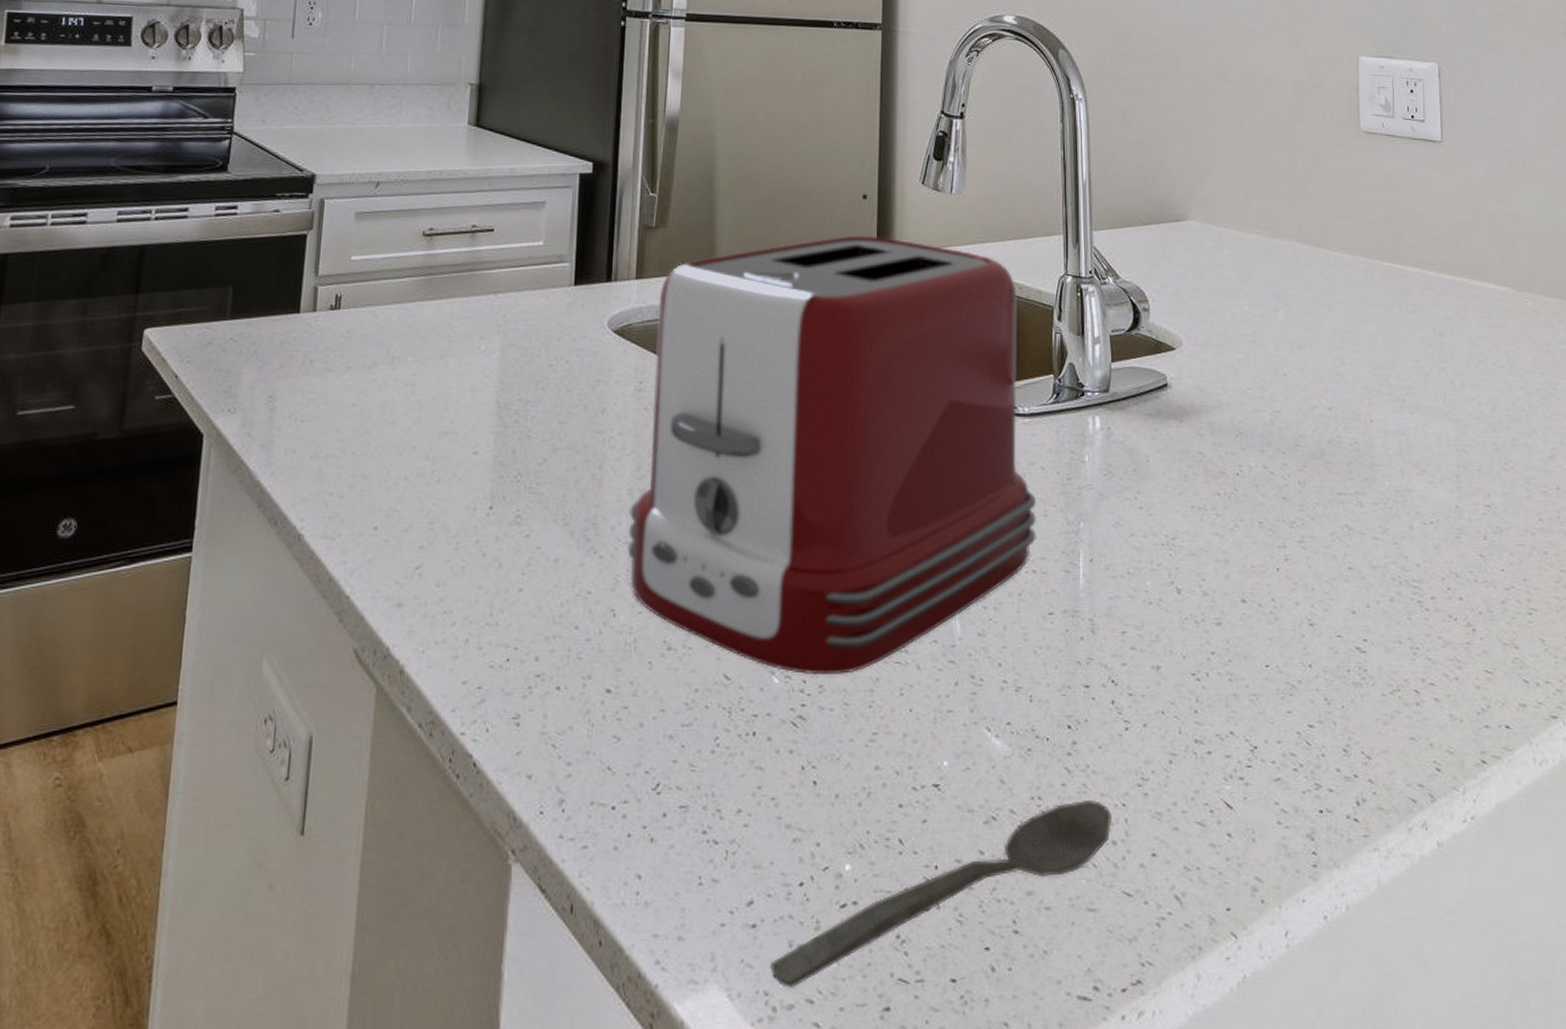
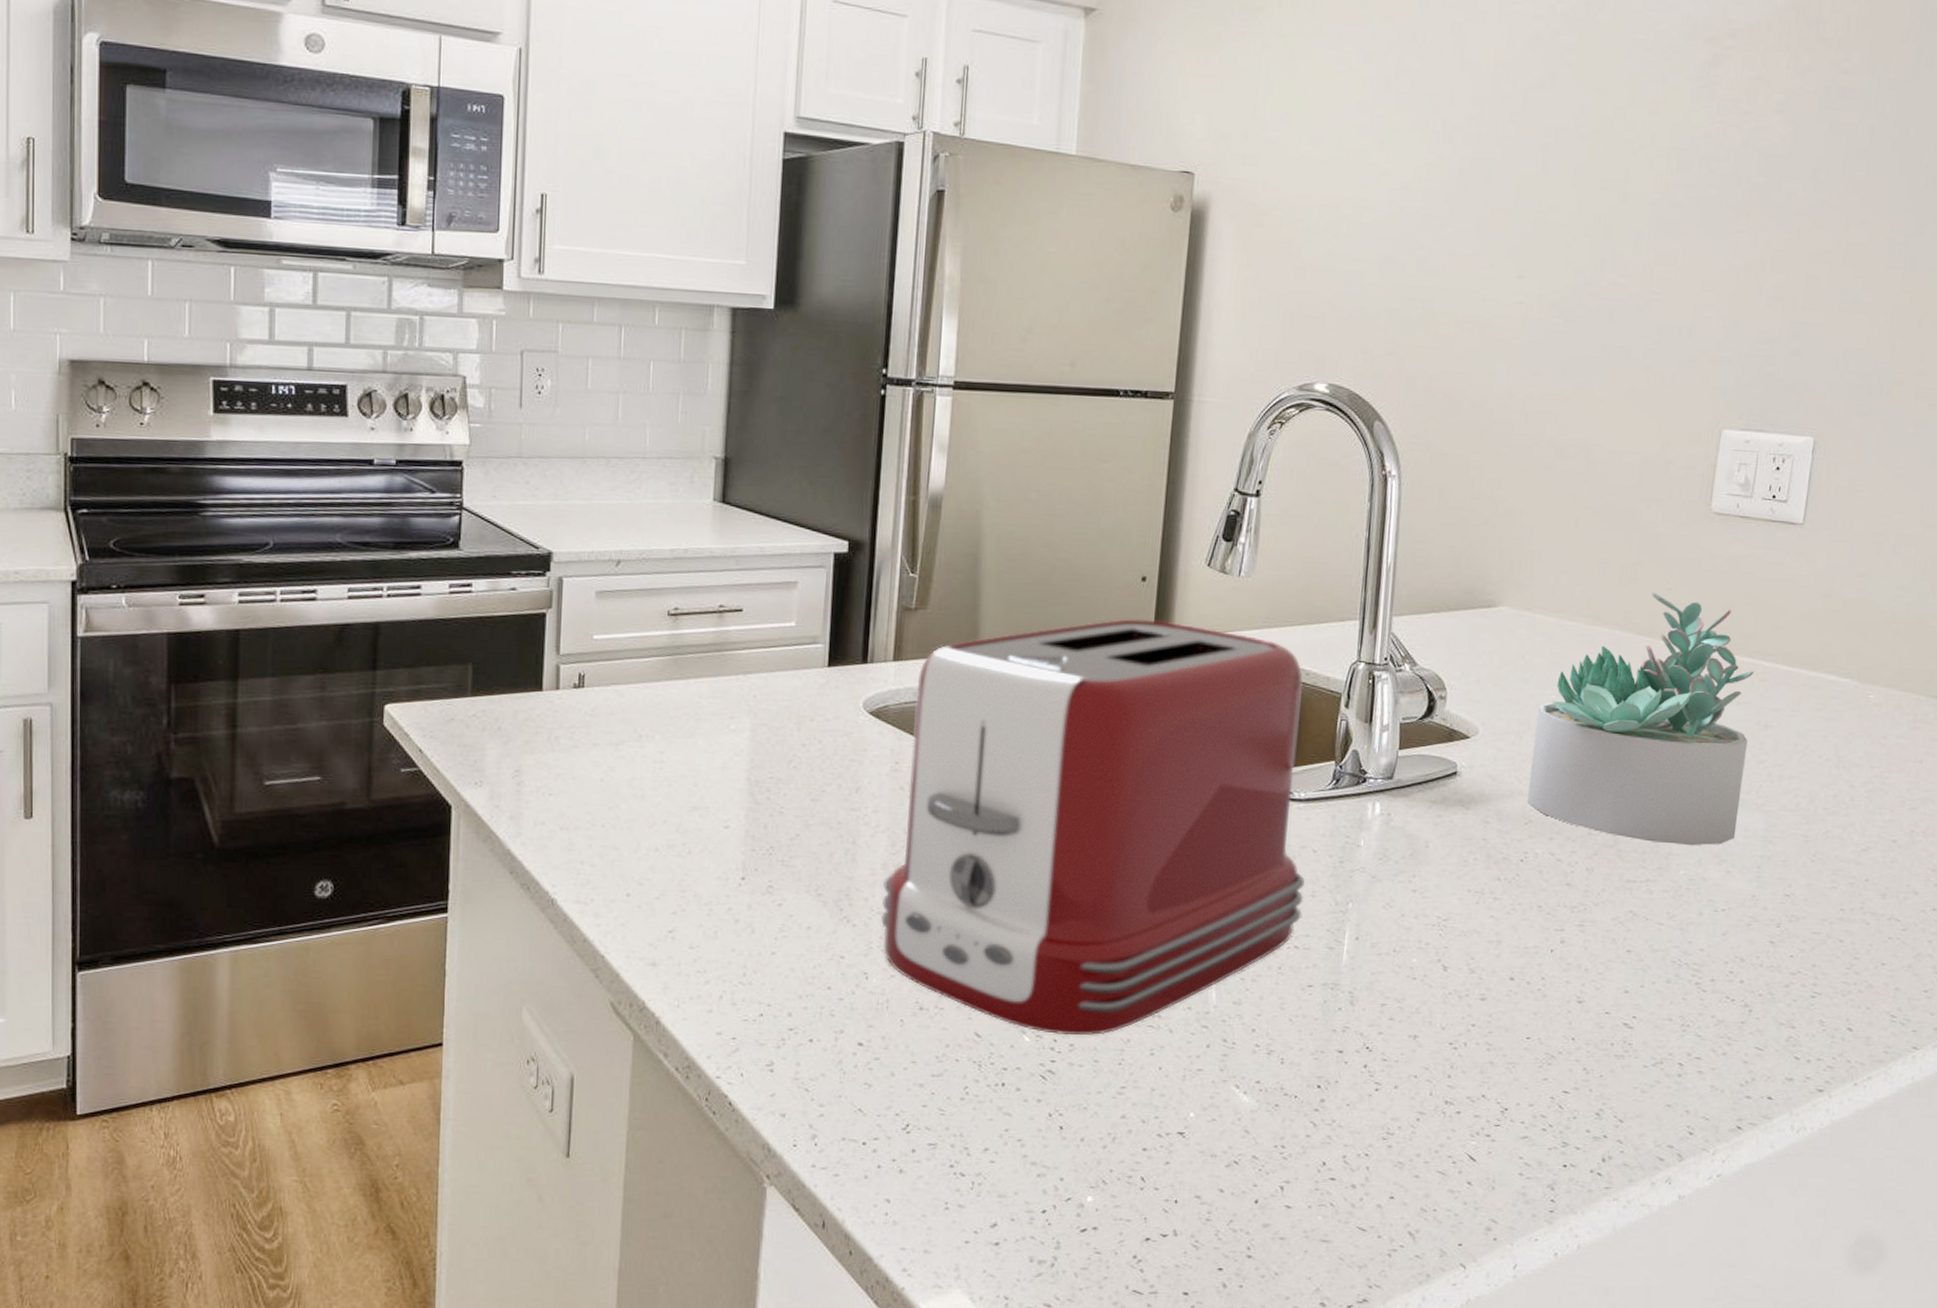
spoon: present [770,799,1113,988] -> none [1011,1149,1354,1294]
succulent plant: none [1233,206,1431,456] -> present [1527,592,1753,846]

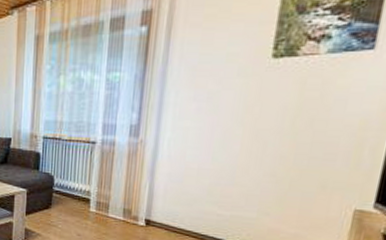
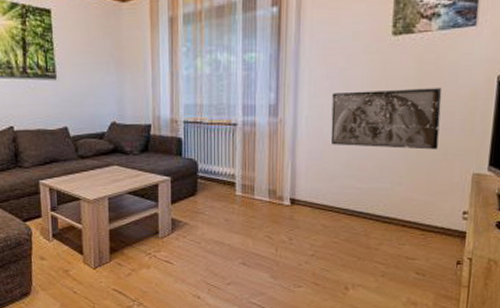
relief sculpture: none [193,115,326,181] -> present [330,88,442,150]

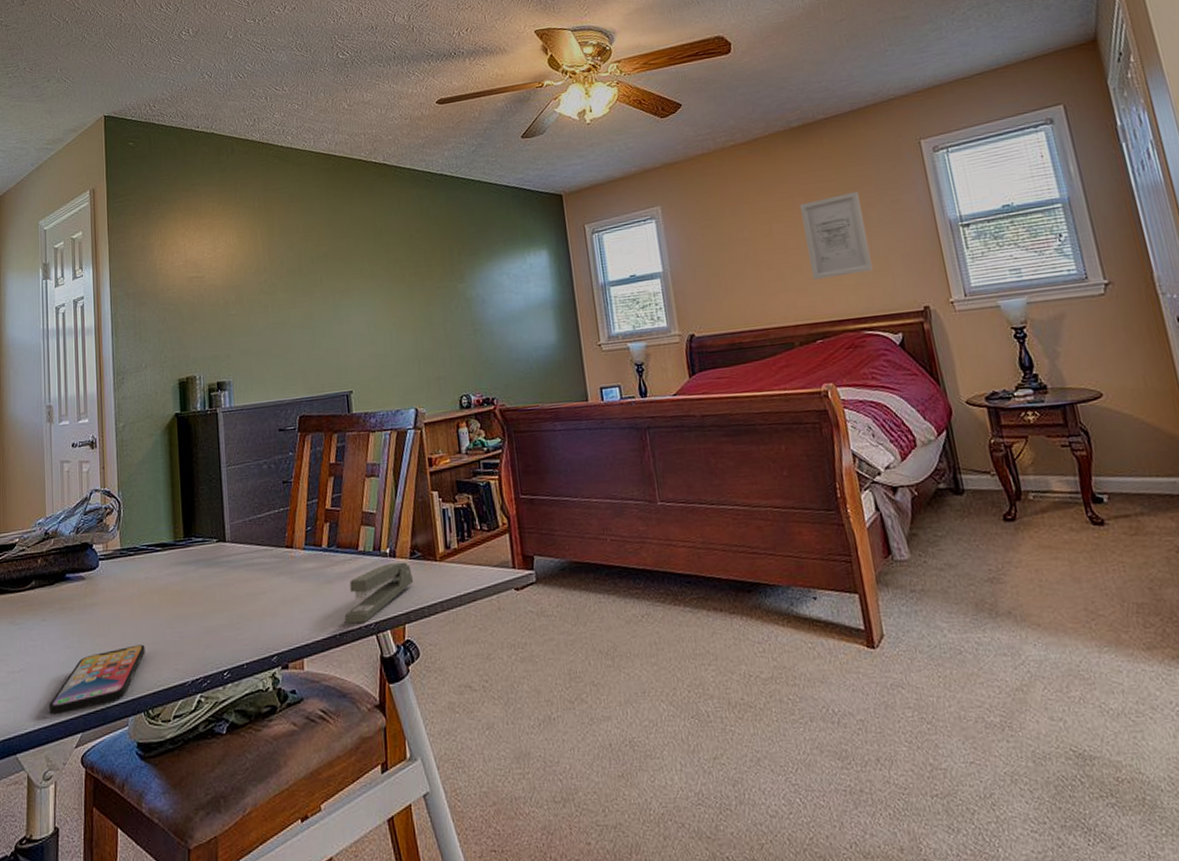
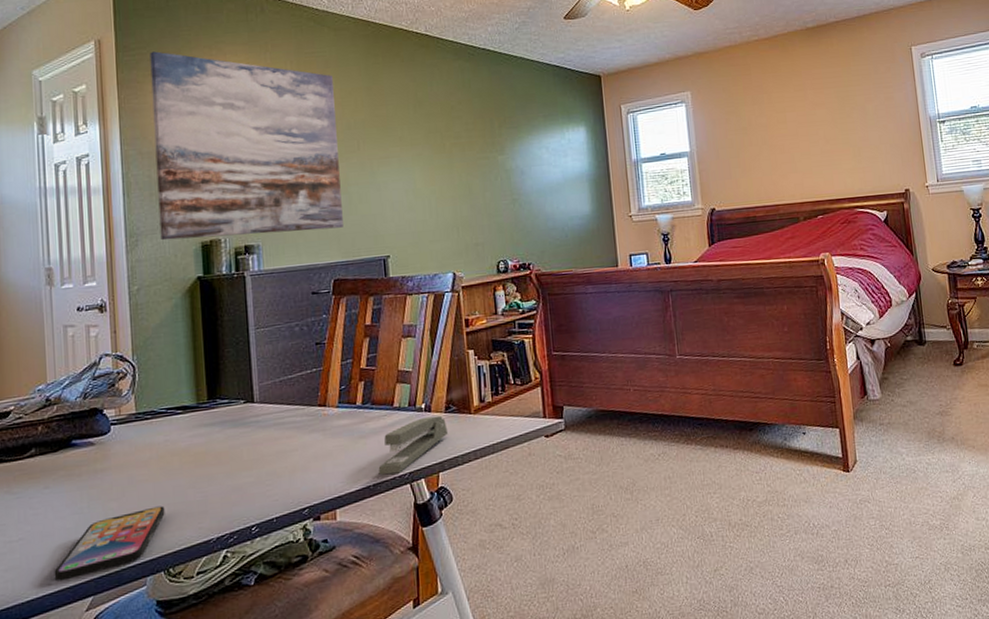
wall art: none [135,196,308,378] -> present [150,51,343,241]
wall art: present [800,191,873,280] -> none [811,88,867,163]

**Aim of the exercise**
Give back every record above exactly as written, skipping each picture.

**Result**
spoon: present [770,799,1113,988] -> none [1011,1149,1354,1294]
succulent plant: none [1233,206,1431,456] -> present [1527,592,1753,846]

relief sculpture: none [193,115,326,181] -> present [330,88,442,150]

wall art: none [135,196,308,378] -> present [150,51,343,241]
wall art: present [800,191,873,280] -> none [811,88,867,163]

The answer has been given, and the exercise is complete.